===== Data shown =====

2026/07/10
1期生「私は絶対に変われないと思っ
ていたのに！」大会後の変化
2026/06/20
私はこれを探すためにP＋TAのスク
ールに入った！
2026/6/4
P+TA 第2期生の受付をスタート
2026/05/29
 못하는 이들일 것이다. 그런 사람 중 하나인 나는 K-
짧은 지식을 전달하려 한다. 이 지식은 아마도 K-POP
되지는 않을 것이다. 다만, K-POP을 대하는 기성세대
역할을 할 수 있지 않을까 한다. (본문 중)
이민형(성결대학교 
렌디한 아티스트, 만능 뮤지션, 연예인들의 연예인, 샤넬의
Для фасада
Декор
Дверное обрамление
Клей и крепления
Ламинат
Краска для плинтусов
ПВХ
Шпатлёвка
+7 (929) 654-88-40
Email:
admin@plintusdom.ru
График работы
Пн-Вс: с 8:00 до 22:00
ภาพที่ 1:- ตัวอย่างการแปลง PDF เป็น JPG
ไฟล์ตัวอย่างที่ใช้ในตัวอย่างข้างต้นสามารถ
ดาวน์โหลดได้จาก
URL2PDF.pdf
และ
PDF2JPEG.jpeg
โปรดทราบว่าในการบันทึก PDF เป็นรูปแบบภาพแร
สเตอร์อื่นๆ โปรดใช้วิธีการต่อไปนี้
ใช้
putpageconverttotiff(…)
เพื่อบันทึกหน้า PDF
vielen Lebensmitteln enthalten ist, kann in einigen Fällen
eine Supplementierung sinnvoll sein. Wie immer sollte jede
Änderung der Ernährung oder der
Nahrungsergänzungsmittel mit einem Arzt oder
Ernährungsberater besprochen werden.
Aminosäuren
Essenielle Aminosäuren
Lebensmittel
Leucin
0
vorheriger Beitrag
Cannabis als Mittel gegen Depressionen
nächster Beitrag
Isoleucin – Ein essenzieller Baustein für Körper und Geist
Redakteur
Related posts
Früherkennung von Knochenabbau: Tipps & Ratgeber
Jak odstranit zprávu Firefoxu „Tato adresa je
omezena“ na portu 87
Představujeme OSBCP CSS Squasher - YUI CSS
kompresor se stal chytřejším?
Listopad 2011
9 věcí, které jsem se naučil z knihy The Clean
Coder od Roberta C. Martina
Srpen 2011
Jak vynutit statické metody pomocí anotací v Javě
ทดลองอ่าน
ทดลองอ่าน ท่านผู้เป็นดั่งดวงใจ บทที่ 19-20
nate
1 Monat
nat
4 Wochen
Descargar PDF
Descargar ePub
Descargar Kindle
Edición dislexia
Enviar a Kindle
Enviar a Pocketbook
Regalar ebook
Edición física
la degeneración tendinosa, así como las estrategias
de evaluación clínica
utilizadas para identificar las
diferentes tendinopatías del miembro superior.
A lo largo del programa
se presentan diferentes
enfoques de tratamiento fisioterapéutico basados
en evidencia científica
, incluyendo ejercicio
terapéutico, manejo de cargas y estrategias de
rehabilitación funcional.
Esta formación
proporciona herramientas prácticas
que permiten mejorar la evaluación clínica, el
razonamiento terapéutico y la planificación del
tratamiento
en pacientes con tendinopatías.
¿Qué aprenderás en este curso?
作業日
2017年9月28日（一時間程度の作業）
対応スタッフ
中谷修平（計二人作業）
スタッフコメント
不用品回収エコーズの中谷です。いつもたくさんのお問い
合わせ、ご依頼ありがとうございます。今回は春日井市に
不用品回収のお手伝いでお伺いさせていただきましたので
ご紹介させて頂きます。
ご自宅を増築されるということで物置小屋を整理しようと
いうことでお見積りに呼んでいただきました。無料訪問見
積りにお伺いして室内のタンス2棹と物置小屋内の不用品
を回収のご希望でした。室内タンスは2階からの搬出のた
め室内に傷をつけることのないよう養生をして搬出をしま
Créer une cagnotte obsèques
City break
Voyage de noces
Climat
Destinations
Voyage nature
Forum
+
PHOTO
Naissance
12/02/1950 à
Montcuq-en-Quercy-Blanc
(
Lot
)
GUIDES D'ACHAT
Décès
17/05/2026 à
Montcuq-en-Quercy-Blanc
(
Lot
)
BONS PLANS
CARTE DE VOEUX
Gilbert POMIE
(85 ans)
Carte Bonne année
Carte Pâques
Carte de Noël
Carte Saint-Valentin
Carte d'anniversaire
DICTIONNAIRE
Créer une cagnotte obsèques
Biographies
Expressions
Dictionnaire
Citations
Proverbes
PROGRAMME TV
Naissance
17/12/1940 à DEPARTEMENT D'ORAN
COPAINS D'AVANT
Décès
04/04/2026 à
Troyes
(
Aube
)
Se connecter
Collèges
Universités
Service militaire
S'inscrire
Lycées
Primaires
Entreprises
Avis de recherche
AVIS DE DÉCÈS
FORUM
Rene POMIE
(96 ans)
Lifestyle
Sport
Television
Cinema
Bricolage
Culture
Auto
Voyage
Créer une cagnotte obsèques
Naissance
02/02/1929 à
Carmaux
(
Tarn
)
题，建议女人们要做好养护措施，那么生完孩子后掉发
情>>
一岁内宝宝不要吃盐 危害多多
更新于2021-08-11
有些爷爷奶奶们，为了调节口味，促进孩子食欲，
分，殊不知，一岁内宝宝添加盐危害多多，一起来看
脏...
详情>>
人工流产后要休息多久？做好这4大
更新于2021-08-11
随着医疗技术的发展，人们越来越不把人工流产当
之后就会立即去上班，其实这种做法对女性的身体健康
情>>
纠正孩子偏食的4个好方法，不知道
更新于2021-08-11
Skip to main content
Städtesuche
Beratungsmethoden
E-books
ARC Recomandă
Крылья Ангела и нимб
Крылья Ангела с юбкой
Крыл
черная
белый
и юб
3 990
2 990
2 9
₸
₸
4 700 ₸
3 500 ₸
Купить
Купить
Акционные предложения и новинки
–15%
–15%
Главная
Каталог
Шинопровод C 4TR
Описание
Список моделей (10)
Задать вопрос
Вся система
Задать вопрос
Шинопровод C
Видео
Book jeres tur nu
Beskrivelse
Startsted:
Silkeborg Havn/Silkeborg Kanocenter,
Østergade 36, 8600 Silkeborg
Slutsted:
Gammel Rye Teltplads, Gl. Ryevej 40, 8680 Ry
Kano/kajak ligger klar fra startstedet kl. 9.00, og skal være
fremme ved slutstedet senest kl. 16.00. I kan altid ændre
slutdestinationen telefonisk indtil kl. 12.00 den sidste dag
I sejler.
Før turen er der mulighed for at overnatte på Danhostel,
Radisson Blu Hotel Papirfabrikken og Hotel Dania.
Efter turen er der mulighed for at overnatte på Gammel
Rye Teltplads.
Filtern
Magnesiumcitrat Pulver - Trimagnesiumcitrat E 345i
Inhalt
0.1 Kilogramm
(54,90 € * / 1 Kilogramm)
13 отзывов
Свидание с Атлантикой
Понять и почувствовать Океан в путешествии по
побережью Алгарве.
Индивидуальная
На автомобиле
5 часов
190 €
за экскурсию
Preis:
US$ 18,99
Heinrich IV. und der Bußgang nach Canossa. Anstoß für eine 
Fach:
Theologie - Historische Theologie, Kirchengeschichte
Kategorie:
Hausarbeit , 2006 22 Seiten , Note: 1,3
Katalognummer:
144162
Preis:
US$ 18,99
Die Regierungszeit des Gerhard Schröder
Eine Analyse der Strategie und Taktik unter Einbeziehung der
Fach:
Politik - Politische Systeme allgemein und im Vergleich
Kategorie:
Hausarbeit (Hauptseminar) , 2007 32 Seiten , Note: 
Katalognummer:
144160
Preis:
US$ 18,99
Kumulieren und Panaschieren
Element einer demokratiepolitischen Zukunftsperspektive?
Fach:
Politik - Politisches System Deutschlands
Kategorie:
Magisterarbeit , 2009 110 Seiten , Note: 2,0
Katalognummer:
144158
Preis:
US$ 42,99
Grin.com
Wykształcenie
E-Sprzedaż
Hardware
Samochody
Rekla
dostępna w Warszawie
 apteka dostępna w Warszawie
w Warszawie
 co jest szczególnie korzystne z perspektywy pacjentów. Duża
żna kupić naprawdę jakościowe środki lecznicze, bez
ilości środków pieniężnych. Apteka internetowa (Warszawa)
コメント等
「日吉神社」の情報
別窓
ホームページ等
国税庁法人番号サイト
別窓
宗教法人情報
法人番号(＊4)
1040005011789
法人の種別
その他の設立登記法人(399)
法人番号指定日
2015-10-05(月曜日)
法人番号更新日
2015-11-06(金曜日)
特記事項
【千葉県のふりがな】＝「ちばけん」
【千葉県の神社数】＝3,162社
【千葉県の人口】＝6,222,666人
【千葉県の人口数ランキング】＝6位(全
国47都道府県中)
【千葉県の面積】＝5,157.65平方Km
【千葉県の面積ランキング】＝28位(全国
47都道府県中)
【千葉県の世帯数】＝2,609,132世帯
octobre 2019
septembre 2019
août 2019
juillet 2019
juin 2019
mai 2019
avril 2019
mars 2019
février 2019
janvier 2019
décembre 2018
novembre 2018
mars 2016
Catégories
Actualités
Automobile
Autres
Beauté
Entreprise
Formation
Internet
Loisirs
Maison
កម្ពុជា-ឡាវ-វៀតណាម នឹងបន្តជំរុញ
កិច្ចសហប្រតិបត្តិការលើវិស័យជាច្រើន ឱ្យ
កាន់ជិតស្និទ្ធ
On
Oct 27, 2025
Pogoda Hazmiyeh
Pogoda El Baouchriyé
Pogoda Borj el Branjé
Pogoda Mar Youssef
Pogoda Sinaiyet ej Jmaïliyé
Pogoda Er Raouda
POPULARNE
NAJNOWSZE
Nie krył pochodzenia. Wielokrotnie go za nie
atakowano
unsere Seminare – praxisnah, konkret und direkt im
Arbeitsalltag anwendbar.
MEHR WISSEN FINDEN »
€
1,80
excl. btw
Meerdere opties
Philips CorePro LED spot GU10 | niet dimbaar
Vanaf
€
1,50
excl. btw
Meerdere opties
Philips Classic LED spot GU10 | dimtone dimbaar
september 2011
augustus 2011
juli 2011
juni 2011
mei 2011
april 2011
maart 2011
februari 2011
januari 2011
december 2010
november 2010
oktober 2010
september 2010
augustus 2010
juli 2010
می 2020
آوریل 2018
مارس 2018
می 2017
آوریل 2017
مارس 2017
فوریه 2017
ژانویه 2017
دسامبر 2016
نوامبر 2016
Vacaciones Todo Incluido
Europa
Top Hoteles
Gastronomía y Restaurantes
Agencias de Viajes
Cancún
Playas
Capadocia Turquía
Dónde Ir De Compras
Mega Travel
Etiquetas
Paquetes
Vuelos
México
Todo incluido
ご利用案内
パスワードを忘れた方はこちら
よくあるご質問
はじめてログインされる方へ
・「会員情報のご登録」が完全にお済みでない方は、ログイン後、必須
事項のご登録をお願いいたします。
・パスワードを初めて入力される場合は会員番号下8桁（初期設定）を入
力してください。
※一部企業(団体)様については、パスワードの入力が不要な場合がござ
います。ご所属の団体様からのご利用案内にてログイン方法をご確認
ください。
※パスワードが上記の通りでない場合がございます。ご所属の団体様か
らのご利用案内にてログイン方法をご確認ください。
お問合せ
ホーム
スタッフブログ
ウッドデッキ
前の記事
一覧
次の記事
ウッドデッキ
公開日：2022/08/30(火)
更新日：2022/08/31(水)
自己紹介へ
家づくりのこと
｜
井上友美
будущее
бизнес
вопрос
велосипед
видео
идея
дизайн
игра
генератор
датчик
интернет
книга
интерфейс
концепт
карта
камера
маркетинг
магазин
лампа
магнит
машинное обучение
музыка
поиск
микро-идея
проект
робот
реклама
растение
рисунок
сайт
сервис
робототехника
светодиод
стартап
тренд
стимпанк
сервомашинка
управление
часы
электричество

=====

Try it |
Up to and including the line with "Клей и крепления", reproduce the material above exactly as it appears, starting from its first line.

Response to the exercise |
2026/07/10
1期生「私は絶対に変われないと思っ
ていたのに！」大会後の変化
2026/06/20
私はこれを探すためにP＋TAのスク
ールに入った！
2026/6/4
P+TA 第2期生の受付をスタート
2026/05/29
 못하는 이들일 것이다. 그런 사람 중 하나인 나는 K-
짧은 지식을 전달하려 한다. 이 지식은 아마도 K-POP
되지는 않을 것이다. 다만, K-POP을 대하는 기성세대
역할을 할 수 있지 않을까 한다. (본문 중)
이민형(성결대학교 
렌디한 아티스트, 만능 뮤지션, 연예인들의 연예인, 샤넬의
Для фасада
Декор
Дверное обрамление
Клей и крепления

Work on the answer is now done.